Lift Every Voice (and Act)

The rapid response of students victimized during this year’s Valentine’s Day massacre at a Broward County school prompted me to acknowledge the role young play and have played in accelerating change in our society. During my lifetime, movements emanating from the Students Non-Violent Coordinating Committee (SNCC), Students for a Democratic Society(SDS), The Young Lords , Occupy Wall Street and current Dreamers , reinforce young people’s correct sensibilities to give voice to injustice and act against it. Over the last thirty years, their collective engagement have served to improve—if not save—the lives of many from war, racism, hunger and deportation.
What happens to this sense of outrage and social justice as we transition from youth-to-young adult-to-adulthood? And why do our young dreams for a better world disintegrate and then correlate to the size of our adult paychecks? Adults everywhere need to ask our young people for forgiveness for betraying the values of idealism and pluralism—among other equally important ones– that have contributed to the violent, racist and caste society they live in today. You don’t have to believe it, but such policies that create and perpetuate areas of concentrated poverty— NYCHA ?—support this premise by way of example.

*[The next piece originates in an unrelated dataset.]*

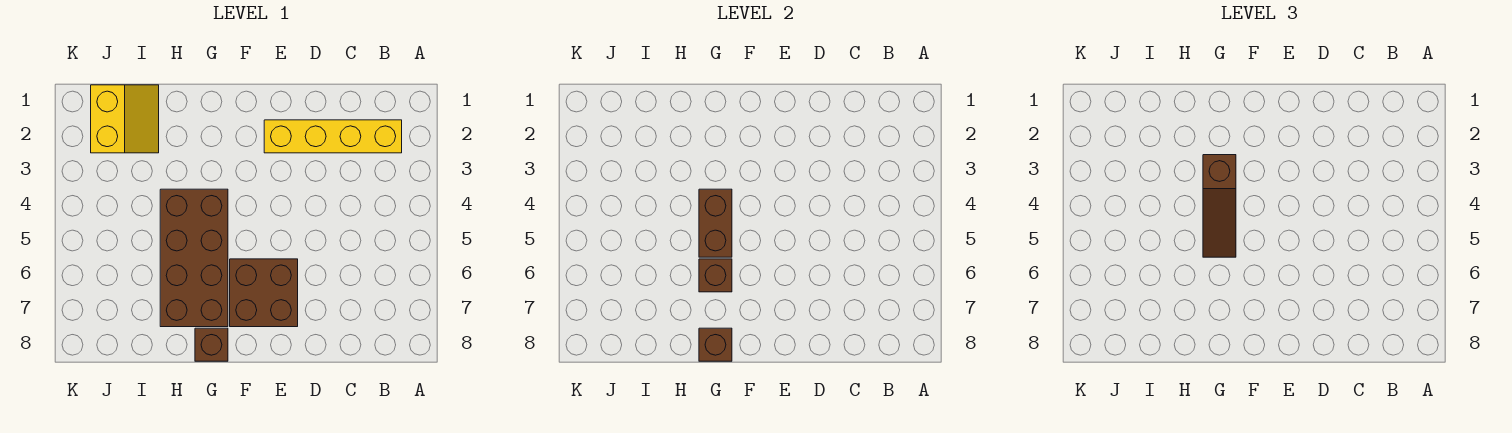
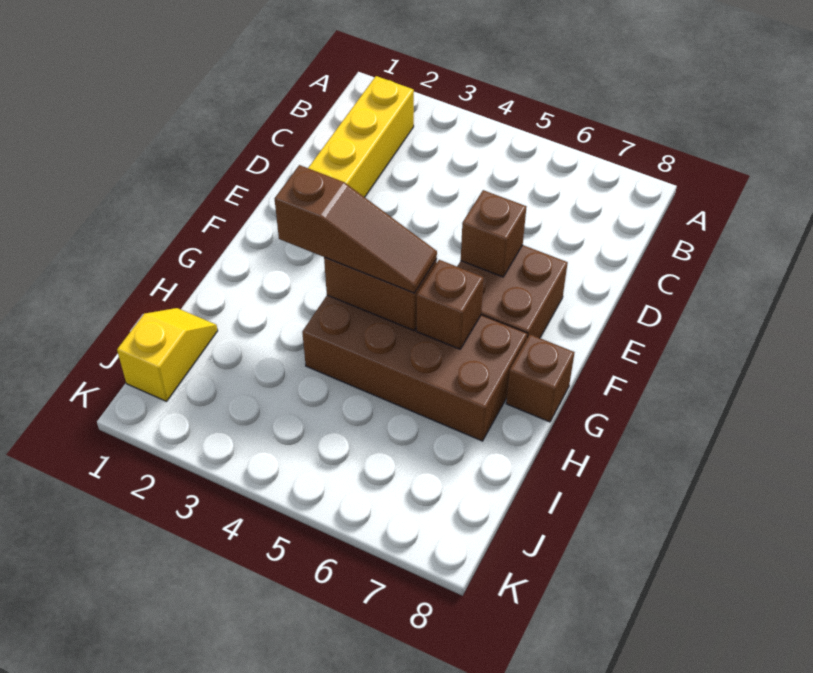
brown brick G8 level 2 -> brown brick E6 level 2
yellow slope I1:J2 level 1 top J -> yellow slope I1:J1 level 1 top J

Bending justice towards young people starts with keeping them safe: at home, in their community and especially at school. Metal detectors, random security checks and arming teachers send the wrong message to educators, families and students about the learning ecosystem as a safe place, free from fear and intolerance (the operative term here is free) .

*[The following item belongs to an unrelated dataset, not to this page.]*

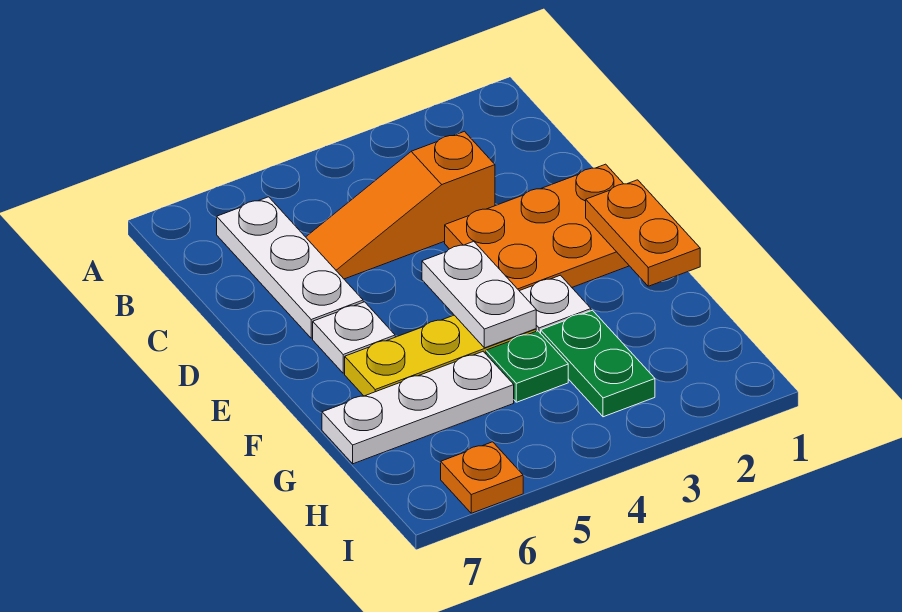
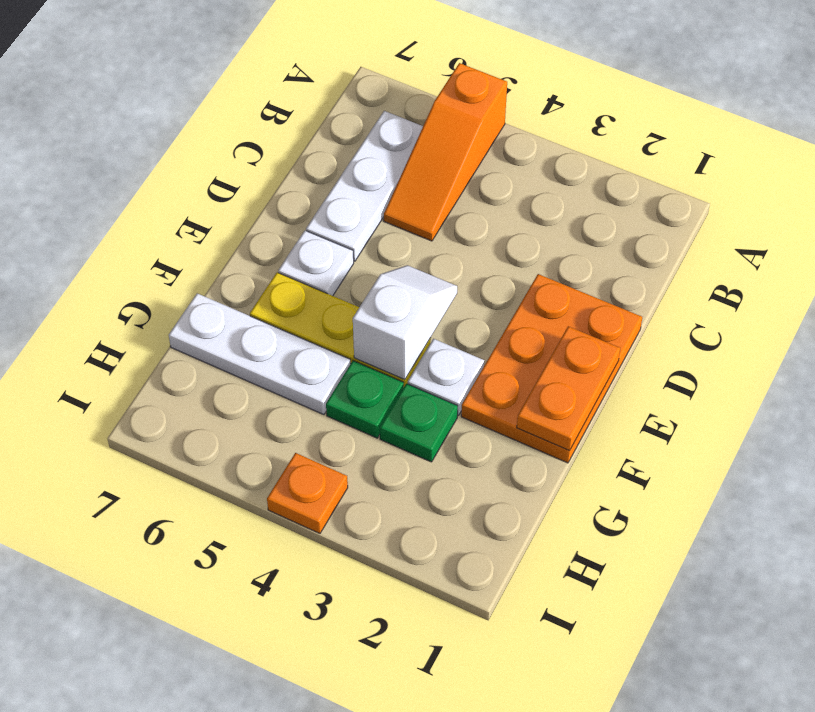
orange slope C3:C5 level 1 top 3 -> orange slope A5:C5 level 1 top A
orange plate D1:E3 level 1 -> orange plate D1:F2 level 1
white plate E4:F4 level 2 -> white slope E4:F4 level 2 top F
green plate G3:H3 level 1 -> green plate G3 level 1
orange plate I6 level 1 -> orange plate I4 level 1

Existing social problems are the product of entrenched networks of cause and effect and almost always led by adults. It’s time to flip the script and promote the notion that social solutions can be the product of cause and effect led by networks of local youth facilitated by caring adults who have integrity.
Young people are literally screaming for system change. They are telling us what the change should look like and more importantly, why change is needed now! As the adults, it is our responsibility to create a better system that keeps them safe while we educate them and recognize that they continue in the democratic tradition to shine a light on dysfunctional systems that fail to address social problems like gun violence. Let us lift their voices and act.